Sebagai tanda Allah pada kamu,
hendaklah kamu ingat. Penjabaran selanjutnya dari alif itu, alif itu persis
dengan kamu ini, budi jati sebutannya, hilang dalam budi.
Yang berbicara itu melemahkan birahi
(cita alam), jadi tinggal pilih tidak atau ya, yaitu substansi budi. Itu
disebut budi iman. Pasti jatuh pada sebutan Alif.
Sejatinya alif itu, serba tidak
pernah menipu, yang bernama alif itu tidak pernah kesal, sebutannya alif adi,
yang mengasihi kamu ini.
Adanya substansi awal, yang
substansi adalah keadaan sejati. Junub dan jinabat adalah bau (turunan/derivatif)

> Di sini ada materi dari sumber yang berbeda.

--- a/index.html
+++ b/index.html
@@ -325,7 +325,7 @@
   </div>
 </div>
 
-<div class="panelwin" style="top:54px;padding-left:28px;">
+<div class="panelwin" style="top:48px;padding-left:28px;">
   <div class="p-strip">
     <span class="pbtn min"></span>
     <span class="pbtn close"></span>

dari substansi awal. Itu jatuh pada sebutannya, setidaknya selagi dalam hidup
ini.
Hidup
dalam substansi itu, hidup dalam mati, ya ada pada substansi awal. Kenapa kamu
sholat? Ya karena ada di dalam dunia, asal mula sholat itu.
[1] Tubuh Nabi Khidhir
diibaratkan pikiran. Karena hanya pikiran yang mampu menggambarkan tentang alam
semesta.
[2] Telinga adalah sarana
untuk mendengarkan. Memasuki alam pikiran adalah dengan sikap bersedia untuk
mendengar.
[3] Hati adalah perlambang
diri manusia. Diri manusia yang belum memperoleh pengetahuan dari memori (a5”)

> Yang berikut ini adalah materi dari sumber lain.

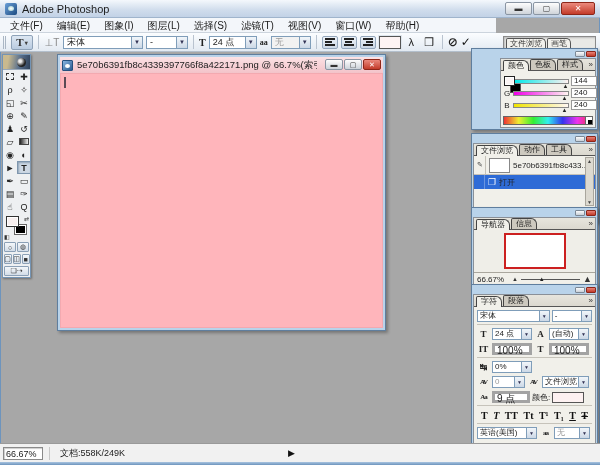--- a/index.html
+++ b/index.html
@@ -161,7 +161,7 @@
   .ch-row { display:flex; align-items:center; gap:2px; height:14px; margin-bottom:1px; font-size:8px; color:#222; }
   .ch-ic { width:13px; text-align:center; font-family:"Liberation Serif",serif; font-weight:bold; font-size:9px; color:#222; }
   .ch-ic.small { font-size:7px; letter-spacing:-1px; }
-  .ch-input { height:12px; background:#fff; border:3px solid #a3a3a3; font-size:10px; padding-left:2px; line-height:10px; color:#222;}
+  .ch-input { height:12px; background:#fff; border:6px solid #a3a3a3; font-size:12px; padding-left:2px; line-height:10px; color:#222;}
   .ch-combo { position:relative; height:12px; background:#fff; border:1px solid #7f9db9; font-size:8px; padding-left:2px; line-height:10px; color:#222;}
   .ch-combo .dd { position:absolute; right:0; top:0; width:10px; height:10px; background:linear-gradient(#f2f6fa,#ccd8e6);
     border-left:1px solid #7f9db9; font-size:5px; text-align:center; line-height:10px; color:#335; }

akan bingung ketika menerima informasi dari alam. Namun setelah memori (a5”)
mengafirmasi akan data yang diterima, maka baru diri manusia mengetahui dan
tidak bingung lagi.
[4] Diri orang terdiri atas jiwa dan raga, dimana raga terdiri atas jantung dan otak yang dicipta dari
komponen panas/api (a1), udara (a2), tanah (a3) dan air (a4). Karena raga
adalah nampak oleh indra, maka disebut wajah. Sejatinya adalah bentuk
kekuasaan.
[5] Tersingkapnya rahasia,
yaitu diterimanya pengertian (a6”) yang mendorong manusia menarik manfaat.
Pengertian (a6”) adalah sabda/titah Ilahi yang berupa ide atau cita-cita. Bisa
juga disebut dengan cita alam semesta.
[6] Penjelasan akan watak yang hitam menggambarkan keadaan daya/kemampuan orang (a5), yaitu menganggap
dirinya hebat, mampu.
[7] Yang merah
menggambarkan keinginan orang (a6’). Keinginan yang terhalangi akan cenderung
membawa kepada watak kesetanan.
[8] Kuning menggambarkan
perasaan (a5’), yaitu dorongan akan kesenangan. Keterikatan kepada kesenangan
hati membuat orang memiliki watak seperti orang kerasukan.
[9] Putih menggambarkan
pikiran (a7), yang padanya terdapat ingatan (a5”), pengertian (a6”) dan akal
(a7”).
[11] Permana menggambarkan
indra dan daya gerak (a5). Bukankah tanpa indra dan daya gerak orang tidak bisa
berbuat apa-apa?
[12] Suksma linuwih menurut
Qur’an adalah ruh. Ruh adalah perintah (‘amr) Ilahi, yaitu turunnya kekuasaan
kepada seseorang. Dengan anugerah berupa kekuasaan dari Yang Maha Kuasa inilah,
maka manusia memiliki kemampuan. Bukankah indra & daya gerak (a5), perasaan
(a5’), kemauan (a6’), memori (a5”), pengertian (a6”) dan akal (a7”) adalah
bentuk-bentuk atau perbuatan (af’al) dari Yang Maha Kuasa?
[15] Rahsa jati adalah ide
yang ditangkap oleh pikiran (a7), dalam hal ini adalah pengertian (a6”).
Pengertian ini adalah utusan untuk membuat orang mengerti. Ide berada di alam
Baitul Makmur atau alam arwah. Sejatinya adalah sabda Ilahi.
[17] Sarana untuk merasakan
adalah perasaan hati (a5’) yang berada di alam Jabarut atau Karang atau A9.
[18] Yang dimaksud dengan
ruh idhafi adalah ruh yang lemah, karena memang diwenangkan kepada manusia,
yaitu mengikuti kemauan manusia.
[19] Yang dimaksud adalah
saya atau jiwa atau diri yang bukan raga. Sejatinya adalah wujud yang dikuasai,
berarti tidak bisa apa-apa.
[21] Barangkali dengan Bahasa
yang lebih mudah adalah kesatuan antara Kuasa (mutlak) dengan yang dikuasai.